What we get is 18% of 30. Let's see, 18 times 3 is 54. So this is going to be 5.4 liters is equal to our volume of ethanol. Not only will this hopefully make a little bit clearer how these three relate, but this is also likely to be useful information for the rest of the problem.

But now let's go to where we're trying to get to. We're trying to find a volume in liters of the fuel station gasoline we would need in order to have this concentration. So let's set v equal to that, and we're trying to get a 20% concentration.

So what we could write is our 20% concentration is going to be equal to our new volume of ethanol. Actually, let me write that out. So it's going to be new volume of ethanol divided by our new total volume. Our new total volume, now, what's going to be our new total volume?

We're starting with 30 liters and then we're adding v liters to it. So our new total volume is going to be the 30 liters we started with plus the v liters that we're adding. And what's our new volume of ethanol? What's going to be the ethanol that we started with? The 30 liters times 18%, which is 5.4 liters, plus the volume of ethanol we're adding.
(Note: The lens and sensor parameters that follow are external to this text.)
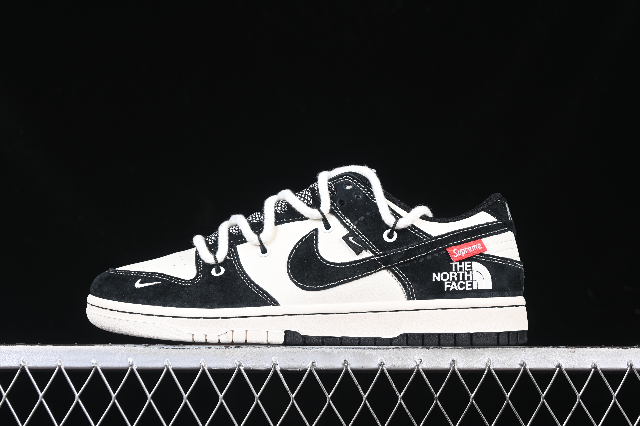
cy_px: 213
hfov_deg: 27.0
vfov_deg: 18.2
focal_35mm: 75
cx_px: 320
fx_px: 1333
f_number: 6.3
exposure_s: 1/60
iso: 160
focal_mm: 50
Well, to figure out the volume of ethanol we're adding, we just have to multiply the volume we're adding times the concentration of that volume. So it's going to be 25%, that's the concentration of the gas that we're adding, times v, plus 0.25v.

Now we have an equation to solve for v, and the best thing that I can think to do is let's start by multiplying both sides of this times 30 plus v. I'm also going to multiply this side times 30 plus v as well. These two characters cancel, and we are going to be left with, on the left-hand side, this over here—20% of that is going to be, if I distribute the 20%, 20% of 30 is 6, and then it's going to be, I'll write it as a decimal, 0.2v.

I'm just distributing the 20 over this expression here, and then that is going to be equal to, on the right-hand side, I just have the numerator here because the 30 plus v cancels with the 30 plus v. I have 5.4 plus 0.25v.

Now let's see, my v coefficient is larger on the right, so what I could do is try to subtract the 0.2v from both sides so I isolate the v's on the right. So let me do that: minus 0.2v, minus 0.2v. And then, actually, I'll just do one step at a time.

So that's going to get me on the left-hand side: 6 is equal to 5.4 plus, if I subtract here, this is 0.05v. Now I could subtract 5.4 from both sides, and what I'm going to get is—get is 6; or actually, 0.6, I have to be careful—is going to be equal to 0.00v.

Now, to solve for v, I can just divide both sides by 0.05. 0.05—that's going to get me, this is the same thing as 60 divided by 5. It gets me that v is equal to 12 liters, and we are done.

If you want, you can verify the new concentration when I add 12 liters of this concentration to the 30 liters of that concentration. You can verify that I now have a 20% concentration of ethanol.